## Plain-text document sources:
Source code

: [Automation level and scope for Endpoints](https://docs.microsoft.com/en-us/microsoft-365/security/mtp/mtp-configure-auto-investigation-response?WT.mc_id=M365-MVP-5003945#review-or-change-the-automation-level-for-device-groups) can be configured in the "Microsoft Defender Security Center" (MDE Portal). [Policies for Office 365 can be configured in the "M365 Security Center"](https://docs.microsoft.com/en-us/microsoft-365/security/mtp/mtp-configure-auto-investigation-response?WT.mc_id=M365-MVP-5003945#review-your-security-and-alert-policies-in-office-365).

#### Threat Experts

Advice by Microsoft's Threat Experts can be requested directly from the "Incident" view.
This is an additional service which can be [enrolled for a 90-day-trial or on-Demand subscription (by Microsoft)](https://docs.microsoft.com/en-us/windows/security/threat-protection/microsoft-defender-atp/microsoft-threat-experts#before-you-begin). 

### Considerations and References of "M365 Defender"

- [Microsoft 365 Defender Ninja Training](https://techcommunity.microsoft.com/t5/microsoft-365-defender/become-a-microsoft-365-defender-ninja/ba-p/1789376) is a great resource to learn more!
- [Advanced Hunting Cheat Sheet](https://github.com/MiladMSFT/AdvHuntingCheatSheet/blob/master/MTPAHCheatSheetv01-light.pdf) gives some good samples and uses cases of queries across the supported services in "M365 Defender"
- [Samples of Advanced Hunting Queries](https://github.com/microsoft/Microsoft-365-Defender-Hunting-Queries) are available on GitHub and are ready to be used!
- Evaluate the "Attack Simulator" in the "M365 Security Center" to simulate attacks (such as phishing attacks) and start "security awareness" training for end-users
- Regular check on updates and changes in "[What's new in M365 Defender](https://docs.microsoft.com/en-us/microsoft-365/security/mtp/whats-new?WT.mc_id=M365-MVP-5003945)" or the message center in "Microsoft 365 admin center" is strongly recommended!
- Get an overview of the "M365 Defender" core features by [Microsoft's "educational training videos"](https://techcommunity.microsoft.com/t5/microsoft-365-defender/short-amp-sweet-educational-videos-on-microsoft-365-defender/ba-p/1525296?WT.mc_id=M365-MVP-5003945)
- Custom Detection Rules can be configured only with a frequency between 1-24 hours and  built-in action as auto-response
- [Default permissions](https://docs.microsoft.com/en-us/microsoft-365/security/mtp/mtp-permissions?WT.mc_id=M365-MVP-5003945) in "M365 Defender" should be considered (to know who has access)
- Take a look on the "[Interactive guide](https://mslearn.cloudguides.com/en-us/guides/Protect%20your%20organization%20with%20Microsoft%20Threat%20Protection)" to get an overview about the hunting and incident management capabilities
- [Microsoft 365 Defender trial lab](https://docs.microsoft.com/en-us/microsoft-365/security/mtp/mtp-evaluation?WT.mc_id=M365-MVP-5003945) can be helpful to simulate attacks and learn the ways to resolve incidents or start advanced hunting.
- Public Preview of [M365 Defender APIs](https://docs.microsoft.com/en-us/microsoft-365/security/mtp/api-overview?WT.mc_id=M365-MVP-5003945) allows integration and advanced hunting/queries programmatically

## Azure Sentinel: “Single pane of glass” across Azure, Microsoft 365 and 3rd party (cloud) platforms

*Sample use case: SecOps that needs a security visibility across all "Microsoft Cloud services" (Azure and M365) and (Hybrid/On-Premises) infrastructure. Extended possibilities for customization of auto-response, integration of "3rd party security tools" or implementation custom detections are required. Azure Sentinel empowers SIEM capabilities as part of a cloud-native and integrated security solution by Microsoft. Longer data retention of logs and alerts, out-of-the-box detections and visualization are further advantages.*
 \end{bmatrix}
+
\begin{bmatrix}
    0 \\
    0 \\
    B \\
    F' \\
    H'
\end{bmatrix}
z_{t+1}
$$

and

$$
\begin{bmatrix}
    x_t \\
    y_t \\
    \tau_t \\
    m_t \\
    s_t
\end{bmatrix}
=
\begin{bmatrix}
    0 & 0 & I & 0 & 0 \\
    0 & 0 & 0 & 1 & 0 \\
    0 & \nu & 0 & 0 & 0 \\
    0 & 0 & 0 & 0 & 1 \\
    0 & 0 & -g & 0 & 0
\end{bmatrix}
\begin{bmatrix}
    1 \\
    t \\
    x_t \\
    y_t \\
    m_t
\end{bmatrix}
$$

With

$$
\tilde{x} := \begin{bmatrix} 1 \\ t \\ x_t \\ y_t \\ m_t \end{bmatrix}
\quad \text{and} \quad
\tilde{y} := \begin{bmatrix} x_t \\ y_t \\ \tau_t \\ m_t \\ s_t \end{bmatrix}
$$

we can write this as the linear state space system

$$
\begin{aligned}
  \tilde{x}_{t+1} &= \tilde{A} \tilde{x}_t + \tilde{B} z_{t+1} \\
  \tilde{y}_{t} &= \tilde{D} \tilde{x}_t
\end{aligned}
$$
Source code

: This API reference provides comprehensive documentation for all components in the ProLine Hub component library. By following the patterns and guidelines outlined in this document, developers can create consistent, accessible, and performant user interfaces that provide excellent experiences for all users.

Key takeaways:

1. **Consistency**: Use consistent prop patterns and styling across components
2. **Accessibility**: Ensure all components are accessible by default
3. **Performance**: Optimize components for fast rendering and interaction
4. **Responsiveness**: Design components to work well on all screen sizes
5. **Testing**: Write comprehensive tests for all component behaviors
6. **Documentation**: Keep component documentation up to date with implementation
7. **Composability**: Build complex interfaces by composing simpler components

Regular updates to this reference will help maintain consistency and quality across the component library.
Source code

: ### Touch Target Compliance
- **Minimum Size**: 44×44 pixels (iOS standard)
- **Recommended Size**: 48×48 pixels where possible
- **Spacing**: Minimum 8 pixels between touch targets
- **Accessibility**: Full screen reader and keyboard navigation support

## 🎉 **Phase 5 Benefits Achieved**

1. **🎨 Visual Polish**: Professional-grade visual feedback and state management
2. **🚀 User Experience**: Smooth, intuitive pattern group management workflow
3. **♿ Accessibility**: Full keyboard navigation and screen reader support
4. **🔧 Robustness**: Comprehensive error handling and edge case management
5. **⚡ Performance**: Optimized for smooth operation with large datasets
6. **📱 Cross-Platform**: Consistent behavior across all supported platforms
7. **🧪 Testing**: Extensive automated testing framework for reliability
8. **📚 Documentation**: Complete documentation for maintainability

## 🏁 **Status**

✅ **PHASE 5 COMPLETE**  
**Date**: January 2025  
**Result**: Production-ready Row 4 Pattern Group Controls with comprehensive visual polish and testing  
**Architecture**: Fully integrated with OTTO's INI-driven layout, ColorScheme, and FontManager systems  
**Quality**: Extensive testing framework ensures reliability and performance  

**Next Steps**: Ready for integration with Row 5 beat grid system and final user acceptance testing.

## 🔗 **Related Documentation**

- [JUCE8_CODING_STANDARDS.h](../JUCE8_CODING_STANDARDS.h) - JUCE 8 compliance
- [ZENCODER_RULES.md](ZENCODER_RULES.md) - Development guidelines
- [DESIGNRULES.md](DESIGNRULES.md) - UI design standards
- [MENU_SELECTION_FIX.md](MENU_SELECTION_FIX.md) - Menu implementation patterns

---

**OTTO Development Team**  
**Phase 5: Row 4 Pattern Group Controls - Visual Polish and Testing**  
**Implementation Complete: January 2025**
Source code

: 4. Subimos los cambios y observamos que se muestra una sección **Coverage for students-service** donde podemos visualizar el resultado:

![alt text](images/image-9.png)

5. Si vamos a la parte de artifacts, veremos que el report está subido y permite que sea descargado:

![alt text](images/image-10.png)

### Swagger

## TASK INSTRUCTIONS:
Please reproduce each of the entries above without any changes.

## TASK OUTPUT:
Source code

: [Automation level and scope for Endpoints](https://docs.microsoft.com/en-us/microsoft-365/security/mtp/mtp-configure-auto-investigation-response?WT.mc_id=M365-MVP-5003945#review-or-change-the-automation-level-for-device-groups) can be configured in the "Microsoft Defender Security Center" (MDE Portal). [Policies for Office 365 can be configured in the "M365 Security Center"](https://docs.microsoft.com/en-us/microsoft-365/security/mtp/mtp-configure-auto-investigation-response?WT.mc_id=M365-MVP-5003945#review-your-security-and-alert-policies-in-office-365).

#### Threat Experts

Advice by Microsoft's Threat Experts can be requested directly from the "Incident" view.
This is an additional service which can be [enrolled for a 90-day-trial or on-Demand subscription (by Microsoft)](https://docs.microsoft.com/en-us/windows/security/threat-protection/microsoft-defender-atp/microsoft-threat-experts#before-you-begin). 

### Considerations and References of "M365 Defender"

- [Microsoft 365 Defender Ninja Training](https://techcommunity.microsoft.com/t5/microsoft-365-defender/become-a-microsoft-365-defender-ninja/ba-p/1789376) is a great resource to learn more!
- [Advanced Hunting Cheat Sheet](https://github.com/MiladMSFT/AdvHuntingCheatSheet/blob/master/MTPAHCheatSheetv01-light.pdf) gives some good samples and uses cases of queries across the supported services in "M365 Defender"
- [Samples of Advanced Hunting Queries](https://github.com/microsoft/Microsoft-365-Defender-Hunting-Queries) are available on GitHub and are ready to be used!
- Evaluate the "Attack Simulator" in the "M365 Security Center" to simulate attacks (such as phishing attacks) and start "security awareness" training for end-users
- Regular check on updates and changes in "[What's new in M365 Defender](https://docs.microsoft.com/en-us/microsoft-365/security/mtp/whats-new?WT.mc_id=M365-MVP-5003945)" or the message center in "Microsoft 365 admin center" is strongly recommended!
- Get an overview of the "M365 Defender" core features by [Microsoft's "educational training videos"](https://techcommunity.microsoft.com/t5/microsoft-365-defender/short-amp-sweet-educational-videos-on-microsoft-365-defender/ba-p/1525296?WT.mc_id=M365-MVP-5003945)
- Custom Detection Rules can be configured only with a frequency between 1-24 hours and  built-in action as auto-response
- [Default permissions](https://docs.microsoft.com/en-us/microsoft-365/security/mtp/mtp-permissions?WT.mc_id=M365-MVP-5003945) in "M365 Defender" should be considered (to know who has access)
- Take a look on the "[Interactive guide](https://mslearn.cloudguides.com/en-us/guides/Protect%20your%20organization%20with%20Microsoft%20Threat%20Protection)" to get an overview about the hunting and incident management capabilities
- [Microsoft 365 Defender trial lab](https://docs.microsoft.com/en-us/microsoft-365/security/mtp/mtp-evaluation?WT.mc_id=M365-MVP-5003945) can be helpful to simulate attacks and learn the ways to resolve incidents or start advanced hunting.
- Public Preview of [M365 Defender APIs](https://docs.microsoft.com/en-us/microsoft-365/security/mtp/api-overview?WT.mc_id=M365-MVP-5003945) allows integration and advanced hunting/queries programmatically

## Azure Sentinel: “Single pane of glass” across Azure, Microsoft 365 and 3rd party (cloud) platforms

*Sample use case: SecOps that needs a security visibility across all "Microsoft Cloud services" (Azure and M365) and (Hybrid/On-Premises) infrastructure. Extended possibilities for customization of auto-response, integration of "3rd party security tools" or implementation custom detections are required. Azure Sentinel empowers SIEM capabilities as part of a cloud-native and integrated security solution by Microsoft. Longer data retention of logs and alerts, out-of-the-box detections and visualization are further advantages.*
 \end{bmatrix}
+
\begin{bmatrix}
    0 \\
    0 \\
    B \\
    F' \\
    H'
\end{bmatrix}
z_{t+1}
$$

and

$$
\begin{bmatrix}
    x_t \\
    y_t \\
    \tau_t \\
    m_t \\
    s_t
\end{bmatrix}
=
\begin{bmatrix}
    0 & 0 & I & 0 & 0 \\
    0 & 0 & 0 & 1 & 0 \\
    0 & \nu & 0 & 0 & 0 \\
    0 & 0 & 0 & 0 & 1 \\
    0 & 0 & -g & 0 & 0
\end{bmatrix}
\begin{bmatrix}
    1 \\
    t \\
    x_t \\
    y_t \\
    m_t
\end{bmatrix}
$$

With

$$
\tilde{x} := \begin{bmatrix} 1 \\ t \\ x_t \\ y_t \\ m_t \end{bmatrix}
\quad \text{and} \quad
\tilde{y} := \begin{bmatrix} x_t \\ y_t \\ \tau_t \\ m_t \\ s_t \end{bmatrix}
$$

we can write this as the linear state space system

$$
\begin{aligned}
  \tilde{x}_{t+1} &= \tilde{A} \tilde{x}_t + \tilde{B} z_{t+1} \\
  \tilde{y}_{t} &= \tilde{D} \tilde{x}_t
\end{aligned}
$$
Source code

: This API reference provides comprehensive documentation for all components in the ProLine Hub component library. By following the patterns and guidelines outlined in this document, developers can create consistent, accessible, and performant user interfaces that provide excellent experiences for all users.

Key takeaways:

1. **Consistency**: Use consistent prop patterns and styling across components
2. **Accessibility**: Ensure all components are accessible by default
3. **Performance**: Optimize components for fast rendering and interaction
4. **Responsiveness**: Design components to work well on all screen sizes
5. **Testing**: Write comprehensive tests for all component behaviors
6. **Documentation**: Keep component documentation up to date with implementation
7. **Composability**: Build complex interfaces by composing simpler components

Regular updates to this reference will help maintain consistency and quality across the component library.
Source code

: ### Touch Target Compliance
- **Minimum Size**: 44×44 pixels (iOS standard)
- **Recommended Size**: 48×48 pixels where possible
- **Spacing**: Minimum 8 pixels between touch targets
- **Accessibility**: Full screen reader and keyboard navigation support

## 🎉 **Phase 5 Benefits Achieved**

1. **🎨 Visual Polish**: Professional-grade visual feedback and state management
2. **🚀 User Experience**: Smooth, intuitive pattern group management workflow
3. **♿ Accessibility**: Full keyboard navigation and screen reader support
4. **🔧 Robustness**: Comprehensive error handling and edge case management
5. **⚡ Performance**: Optimized for smooth operation with large datasets
6. **📱 Cross-Platform**: Consistent behavior across all supported platforms
7. **🧪 Testing**: Extensive automated testing framework for reliability
8. **📚 Documentation**: Complete documentation for maintainability

## 🏁 **Status**

✅ **PHASE 5 COMPLETE**  
**Date**: January 2025  
**Result**: Production-ready Row 4 Pattern Group Controls with comprehensive visual polish and testing  
**Architecture**: Fully integrated with OTTO's INI-driven layout, ColorScheme, and FontManager systems  
**Quality**: Extensive testing framework ensures reliability and performance  

**Next Steps**: Ready for integration with Row 5 beat grid system and final user acceptance testing.

## 🔗 **Related Documentation**

- [JUCE8_CODING_STANDARDS.h](../JUCE8_CODING_STANDARDS.h) - JUCE 8 compliance
- [ZENCODER_RULES.md](ZENCODER_RULES.md) - Development guidelines
- [DESIGNRULES.md](DESIGNRULES.md) - UI design standards
- [MENU_SELECTION_FIX.md](MENU_SELECTION_FIX.md) - Menu implementation patterns

---

**OTTO Development Team**  
**Phase 5: Row 4 Pattern Group Controls - Visual Polish and Testing**  
**Implementation Complete: January 2025**
Source code

: 4. Subimos los cambios y observamos que se muestra una sección **Coverage for students-service** donde podemos visualizar el resultado:

![alt text](images/image-9.png)

5. Si vamos a la parte de artifacts, veremos que el report está subido y permite que sea descargado:

![alt text](images/image-10.png)

### Swagger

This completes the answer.